On Sun, Feb 05, 2023 at 05:18:08PM +1100, Finn Thain wrote:
That could be a bug I was chasing back in 2021 but never found. The mmap stressors in stress-ng were triggering a crash on a Mac Quadras, though only rarely. Sometimes it would run all day without a failure. Last year when I started using GCC 12 to build the kernel, I saw the same workload fail again but the failure mode had become a silent hang/livelock instead of the oopses I got with GCC 6. When I press the NMI button after the livelock I always see do_page_fault() in the backtrace. So I've been testing your patch. I've been running the same stress-ng reproducer for about 12 hours now with no failures which looks promising. In case that stress-ng testing is of use: Tested-by: Finn Thain <fthain@xxxxxxxxxxxxxx> BTW, how did you identify that bug in do_page_fault()? If its the same bug I was chasing, it could be an old one. The stress-ng logs I collected last year include a crash from a v4.14 build.

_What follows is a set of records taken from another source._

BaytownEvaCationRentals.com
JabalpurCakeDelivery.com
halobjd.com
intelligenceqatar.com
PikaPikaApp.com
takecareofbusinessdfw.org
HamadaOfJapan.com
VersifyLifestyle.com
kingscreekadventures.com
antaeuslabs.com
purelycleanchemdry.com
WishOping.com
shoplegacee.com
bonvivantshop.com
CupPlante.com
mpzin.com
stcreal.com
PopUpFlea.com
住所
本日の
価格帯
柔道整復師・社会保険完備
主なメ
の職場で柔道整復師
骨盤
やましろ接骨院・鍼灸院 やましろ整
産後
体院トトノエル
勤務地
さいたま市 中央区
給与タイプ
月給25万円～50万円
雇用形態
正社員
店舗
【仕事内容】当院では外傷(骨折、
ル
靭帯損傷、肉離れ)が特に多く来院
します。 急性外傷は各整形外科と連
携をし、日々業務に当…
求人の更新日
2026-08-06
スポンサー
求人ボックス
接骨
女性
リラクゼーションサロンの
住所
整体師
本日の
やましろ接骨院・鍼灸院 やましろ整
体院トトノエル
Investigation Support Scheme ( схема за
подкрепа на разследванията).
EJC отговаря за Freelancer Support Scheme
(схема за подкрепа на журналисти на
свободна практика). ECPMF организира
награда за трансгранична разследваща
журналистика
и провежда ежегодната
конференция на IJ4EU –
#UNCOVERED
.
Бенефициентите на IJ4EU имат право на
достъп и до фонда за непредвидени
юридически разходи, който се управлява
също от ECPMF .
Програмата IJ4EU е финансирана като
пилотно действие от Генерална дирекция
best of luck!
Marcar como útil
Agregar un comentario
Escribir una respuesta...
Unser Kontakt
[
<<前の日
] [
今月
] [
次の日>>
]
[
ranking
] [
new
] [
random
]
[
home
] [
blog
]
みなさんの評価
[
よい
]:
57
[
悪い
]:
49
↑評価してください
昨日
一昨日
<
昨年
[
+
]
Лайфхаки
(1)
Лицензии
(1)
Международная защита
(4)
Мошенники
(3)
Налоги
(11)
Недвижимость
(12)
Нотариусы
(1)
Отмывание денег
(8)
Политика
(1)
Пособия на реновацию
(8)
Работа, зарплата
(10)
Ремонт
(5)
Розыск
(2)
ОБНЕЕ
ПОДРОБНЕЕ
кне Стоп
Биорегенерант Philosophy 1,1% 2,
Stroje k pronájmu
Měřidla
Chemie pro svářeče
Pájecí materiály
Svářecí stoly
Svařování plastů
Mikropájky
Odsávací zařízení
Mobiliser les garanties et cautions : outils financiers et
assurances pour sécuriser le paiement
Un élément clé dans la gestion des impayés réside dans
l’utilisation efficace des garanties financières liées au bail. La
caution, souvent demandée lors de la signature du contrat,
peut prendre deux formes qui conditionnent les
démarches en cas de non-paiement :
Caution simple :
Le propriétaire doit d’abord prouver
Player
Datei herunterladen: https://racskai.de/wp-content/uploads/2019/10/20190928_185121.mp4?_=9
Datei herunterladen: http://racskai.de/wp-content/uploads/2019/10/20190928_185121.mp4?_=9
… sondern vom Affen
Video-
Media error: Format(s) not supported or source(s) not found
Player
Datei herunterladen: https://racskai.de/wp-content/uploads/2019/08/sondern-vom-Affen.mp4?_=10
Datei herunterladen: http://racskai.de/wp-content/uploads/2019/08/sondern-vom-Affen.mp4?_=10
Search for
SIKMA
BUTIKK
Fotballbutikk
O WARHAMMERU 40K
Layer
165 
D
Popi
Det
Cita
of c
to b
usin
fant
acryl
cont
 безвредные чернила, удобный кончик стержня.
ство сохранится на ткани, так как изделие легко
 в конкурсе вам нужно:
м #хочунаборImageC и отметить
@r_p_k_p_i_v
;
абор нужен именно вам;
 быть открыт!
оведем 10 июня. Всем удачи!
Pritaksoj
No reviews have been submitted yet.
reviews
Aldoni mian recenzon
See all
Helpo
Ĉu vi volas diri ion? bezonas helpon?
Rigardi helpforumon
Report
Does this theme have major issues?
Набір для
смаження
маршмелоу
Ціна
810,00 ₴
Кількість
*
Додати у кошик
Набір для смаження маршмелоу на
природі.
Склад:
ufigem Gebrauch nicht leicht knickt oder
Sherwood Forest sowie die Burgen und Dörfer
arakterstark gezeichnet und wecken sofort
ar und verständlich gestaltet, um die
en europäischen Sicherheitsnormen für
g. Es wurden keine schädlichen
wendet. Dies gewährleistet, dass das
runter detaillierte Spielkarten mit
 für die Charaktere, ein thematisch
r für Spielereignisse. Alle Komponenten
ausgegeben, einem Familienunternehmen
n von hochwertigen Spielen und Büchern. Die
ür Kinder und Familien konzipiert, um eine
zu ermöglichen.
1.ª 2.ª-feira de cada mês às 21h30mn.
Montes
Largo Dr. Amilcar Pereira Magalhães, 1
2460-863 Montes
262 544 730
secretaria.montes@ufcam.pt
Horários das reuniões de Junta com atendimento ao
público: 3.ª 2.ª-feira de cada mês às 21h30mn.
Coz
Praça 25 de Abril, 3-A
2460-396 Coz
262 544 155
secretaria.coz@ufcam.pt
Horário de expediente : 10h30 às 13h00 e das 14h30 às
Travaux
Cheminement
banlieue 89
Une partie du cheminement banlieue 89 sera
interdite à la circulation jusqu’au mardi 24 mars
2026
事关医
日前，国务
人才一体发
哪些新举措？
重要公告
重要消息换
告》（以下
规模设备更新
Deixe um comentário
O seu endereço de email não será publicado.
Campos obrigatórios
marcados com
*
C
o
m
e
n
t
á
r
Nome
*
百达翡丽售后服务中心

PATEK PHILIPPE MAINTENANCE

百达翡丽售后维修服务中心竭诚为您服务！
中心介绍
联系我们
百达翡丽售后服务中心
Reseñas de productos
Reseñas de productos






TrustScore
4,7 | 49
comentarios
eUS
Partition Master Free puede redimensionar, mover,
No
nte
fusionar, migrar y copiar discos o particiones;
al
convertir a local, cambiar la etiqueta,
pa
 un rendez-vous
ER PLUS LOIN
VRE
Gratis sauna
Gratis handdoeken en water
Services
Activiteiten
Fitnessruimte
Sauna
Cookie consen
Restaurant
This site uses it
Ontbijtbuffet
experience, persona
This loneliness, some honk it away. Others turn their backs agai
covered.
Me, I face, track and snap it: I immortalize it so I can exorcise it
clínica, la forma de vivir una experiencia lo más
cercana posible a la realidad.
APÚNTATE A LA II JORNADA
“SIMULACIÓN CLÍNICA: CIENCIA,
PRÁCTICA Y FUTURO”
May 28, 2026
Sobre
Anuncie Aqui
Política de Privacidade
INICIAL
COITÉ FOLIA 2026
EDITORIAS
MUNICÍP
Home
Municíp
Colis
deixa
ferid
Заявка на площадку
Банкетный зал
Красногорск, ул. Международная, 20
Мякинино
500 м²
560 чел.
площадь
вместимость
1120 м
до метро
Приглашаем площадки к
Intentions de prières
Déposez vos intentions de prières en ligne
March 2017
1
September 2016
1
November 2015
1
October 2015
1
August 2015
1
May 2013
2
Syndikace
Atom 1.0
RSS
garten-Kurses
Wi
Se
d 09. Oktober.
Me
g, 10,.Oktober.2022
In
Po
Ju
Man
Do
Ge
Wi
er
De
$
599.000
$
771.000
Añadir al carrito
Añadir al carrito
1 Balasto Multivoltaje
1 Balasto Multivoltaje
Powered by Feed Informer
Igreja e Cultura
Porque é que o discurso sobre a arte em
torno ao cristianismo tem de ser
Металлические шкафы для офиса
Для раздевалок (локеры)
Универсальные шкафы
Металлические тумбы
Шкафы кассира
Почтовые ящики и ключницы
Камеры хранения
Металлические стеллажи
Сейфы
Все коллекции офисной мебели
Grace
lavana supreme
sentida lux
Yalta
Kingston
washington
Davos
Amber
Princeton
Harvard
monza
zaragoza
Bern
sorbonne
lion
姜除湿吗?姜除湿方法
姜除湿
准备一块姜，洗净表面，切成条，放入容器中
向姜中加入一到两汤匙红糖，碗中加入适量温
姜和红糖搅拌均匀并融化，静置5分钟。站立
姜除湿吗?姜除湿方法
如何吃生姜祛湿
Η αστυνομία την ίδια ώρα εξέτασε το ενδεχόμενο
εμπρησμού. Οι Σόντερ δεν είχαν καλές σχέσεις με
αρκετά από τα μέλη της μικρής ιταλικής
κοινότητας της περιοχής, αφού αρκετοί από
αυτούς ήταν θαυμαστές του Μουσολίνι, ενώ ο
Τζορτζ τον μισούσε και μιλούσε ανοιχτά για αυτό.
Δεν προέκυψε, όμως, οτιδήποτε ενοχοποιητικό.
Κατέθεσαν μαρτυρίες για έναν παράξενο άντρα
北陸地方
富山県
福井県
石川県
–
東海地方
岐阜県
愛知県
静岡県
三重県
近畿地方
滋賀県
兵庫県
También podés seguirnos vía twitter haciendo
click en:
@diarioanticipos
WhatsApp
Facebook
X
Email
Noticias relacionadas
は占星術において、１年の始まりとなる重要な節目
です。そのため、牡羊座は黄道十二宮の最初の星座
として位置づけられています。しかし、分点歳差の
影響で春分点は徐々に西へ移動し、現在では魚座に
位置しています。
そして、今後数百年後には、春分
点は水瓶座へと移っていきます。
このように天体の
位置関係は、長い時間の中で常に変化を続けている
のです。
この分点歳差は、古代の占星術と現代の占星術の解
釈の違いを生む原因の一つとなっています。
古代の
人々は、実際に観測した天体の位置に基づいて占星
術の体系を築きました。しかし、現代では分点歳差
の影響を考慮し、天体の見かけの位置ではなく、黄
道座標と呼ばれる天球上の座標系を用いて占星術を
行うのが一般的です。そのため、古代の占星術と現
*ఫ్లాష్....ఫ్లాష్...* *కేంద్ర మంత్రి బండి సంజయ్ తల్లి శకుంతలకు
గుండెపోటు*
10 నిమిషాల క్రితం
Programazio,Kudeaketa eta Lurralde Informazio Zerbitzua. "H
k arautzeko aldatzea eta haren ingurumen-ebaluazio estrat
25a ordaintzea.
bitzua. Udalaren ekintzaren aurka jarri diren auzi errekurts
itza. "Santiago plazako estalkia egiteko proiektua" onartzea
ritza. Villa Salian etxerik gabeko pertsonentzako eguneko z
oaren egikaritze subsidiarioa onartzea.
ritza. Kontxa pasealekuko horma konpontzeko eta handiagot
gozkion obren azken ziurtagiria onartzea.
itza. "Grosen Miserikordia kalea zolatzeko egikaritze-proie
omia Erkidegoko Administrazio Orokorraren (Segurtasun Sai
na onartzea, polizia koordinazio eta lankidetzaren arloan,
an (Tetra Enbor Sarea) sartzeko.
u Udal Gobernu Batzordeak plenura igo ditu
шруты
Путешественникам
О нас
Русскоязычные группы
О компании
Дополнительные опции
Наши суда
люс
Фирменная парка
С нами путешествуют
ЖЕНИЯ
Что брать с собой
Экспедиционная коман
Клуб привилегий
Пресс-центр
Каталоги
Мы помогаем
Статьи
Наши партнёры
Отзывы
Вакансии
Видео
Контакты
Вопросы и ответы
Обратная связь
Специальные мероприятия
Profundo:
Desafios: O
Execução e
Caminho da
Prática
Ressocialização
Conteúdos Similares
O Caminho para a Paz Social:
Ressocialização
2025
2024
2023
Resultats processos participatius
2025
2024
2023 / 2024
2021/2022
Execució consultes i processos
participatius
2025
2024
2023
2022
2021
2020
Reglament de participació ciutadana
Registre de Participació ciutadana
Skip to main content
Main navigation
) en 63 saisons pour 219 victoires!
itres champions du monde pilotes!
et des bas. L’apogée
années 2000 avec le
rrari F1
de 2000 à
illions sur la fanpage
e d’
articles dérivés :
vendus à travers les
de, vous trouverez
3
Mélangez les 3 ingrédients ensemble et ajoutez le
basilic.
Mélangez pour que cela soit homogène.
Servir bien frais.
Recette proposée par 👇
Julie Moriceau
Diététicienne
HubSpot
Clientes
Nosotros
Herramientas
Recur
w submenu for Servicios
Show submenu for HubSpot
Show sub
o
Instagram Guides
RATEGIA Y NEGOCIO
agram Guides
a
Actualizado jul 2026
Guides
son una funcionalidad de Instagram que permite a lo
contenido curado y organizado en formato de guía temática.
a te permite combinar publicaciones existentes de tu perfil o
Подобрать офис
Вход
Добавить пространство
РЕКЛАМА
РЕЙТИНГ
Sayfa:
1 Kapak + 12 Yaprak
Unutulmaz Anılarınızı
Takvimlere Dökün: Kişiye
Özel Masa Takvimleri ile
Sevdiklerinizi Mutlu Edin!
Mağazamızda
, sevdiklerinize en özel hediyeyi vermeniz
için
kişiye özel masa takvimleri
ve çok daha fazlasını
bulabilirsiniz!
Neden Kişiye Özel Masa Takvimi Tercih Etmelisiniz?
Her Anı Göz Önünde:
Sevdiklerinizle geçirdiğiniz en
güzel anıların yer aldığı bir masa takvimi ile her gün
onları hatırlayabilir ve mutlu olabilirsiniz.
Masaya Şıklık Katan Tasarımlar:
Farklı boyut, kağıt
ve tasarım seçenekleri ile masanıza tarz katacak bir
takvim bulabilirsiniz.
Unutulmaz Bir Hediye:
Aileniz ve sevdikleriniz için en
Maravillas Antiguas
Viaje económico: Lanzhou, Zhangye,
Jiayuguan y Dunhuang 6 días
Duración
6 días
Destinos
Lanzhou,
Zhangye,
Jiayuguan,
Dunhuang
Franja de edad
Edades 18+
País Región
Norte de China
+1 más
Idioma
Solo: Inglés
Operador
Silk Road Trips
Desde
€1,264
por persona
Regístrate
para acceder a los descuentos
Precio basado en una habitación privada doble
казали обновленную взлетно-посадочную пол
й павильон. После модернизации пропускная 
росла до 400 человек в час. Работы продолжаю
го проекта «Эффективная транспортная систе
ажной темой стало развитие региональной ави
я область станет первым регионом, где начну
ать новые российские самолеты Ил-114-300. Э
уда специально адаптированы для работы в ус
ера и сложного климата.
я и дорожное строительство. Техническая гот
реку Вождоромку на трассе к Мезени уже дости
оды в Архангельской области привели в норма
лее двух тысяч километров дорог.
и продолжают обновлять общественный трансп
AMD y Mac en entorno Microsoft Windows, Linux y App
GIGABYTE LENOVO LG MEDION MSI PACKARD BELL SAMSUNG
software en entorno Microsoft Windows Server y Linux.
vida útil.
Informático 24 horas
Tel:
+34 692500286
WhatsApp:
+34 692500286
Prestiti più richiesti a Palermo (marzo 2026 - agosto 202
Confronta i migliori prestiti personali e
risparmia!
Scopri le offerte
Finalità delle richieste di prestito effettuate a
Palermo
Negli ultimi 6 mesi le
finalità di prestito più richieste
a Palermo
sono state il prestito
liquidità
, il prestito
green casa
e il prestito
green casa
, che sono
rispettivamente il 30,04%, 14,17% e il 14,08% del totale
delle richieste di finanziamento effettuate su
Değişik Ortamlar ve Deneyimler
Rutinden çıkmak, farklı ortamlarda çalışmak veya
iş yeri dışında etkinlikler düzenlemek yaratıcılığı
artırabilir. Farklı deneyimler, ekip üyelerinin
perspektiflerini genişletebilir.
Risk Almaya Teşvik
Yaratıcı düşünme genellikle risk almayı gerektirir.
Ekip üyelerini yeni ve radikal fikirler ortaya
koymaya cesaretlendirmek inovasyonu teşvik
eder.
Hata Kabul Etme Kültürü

Went to reread the current state of mm/gup.c, decided to reread handle_mm_fault() and its callers, noticed fault_signal_pending() which hadn't been there back when I last crawled through that area, realized what it had replaced, went to check if everything had been converted (arch/um got missed, BTW). Noticed the difference between the architectures (the first hit was on alpha, without the "sod off to no_context if it's a user fault" logics, the last - xtensa, with it). Checked the log for xtensa, found the commit from 2021 adding that part; looked on arm and arm64, found commits from 2017 doing the same thing, then, on x86, Linus' commit from 2014 adding the x86 counterpart... Figuring out what all of those had been for wasn't particularly hard, and it was easy to check which architectures still needed the same thing... BTW, since these patches would be much easier to backport than any unification work, I think the right thing to do would be to have further unification done on top of them.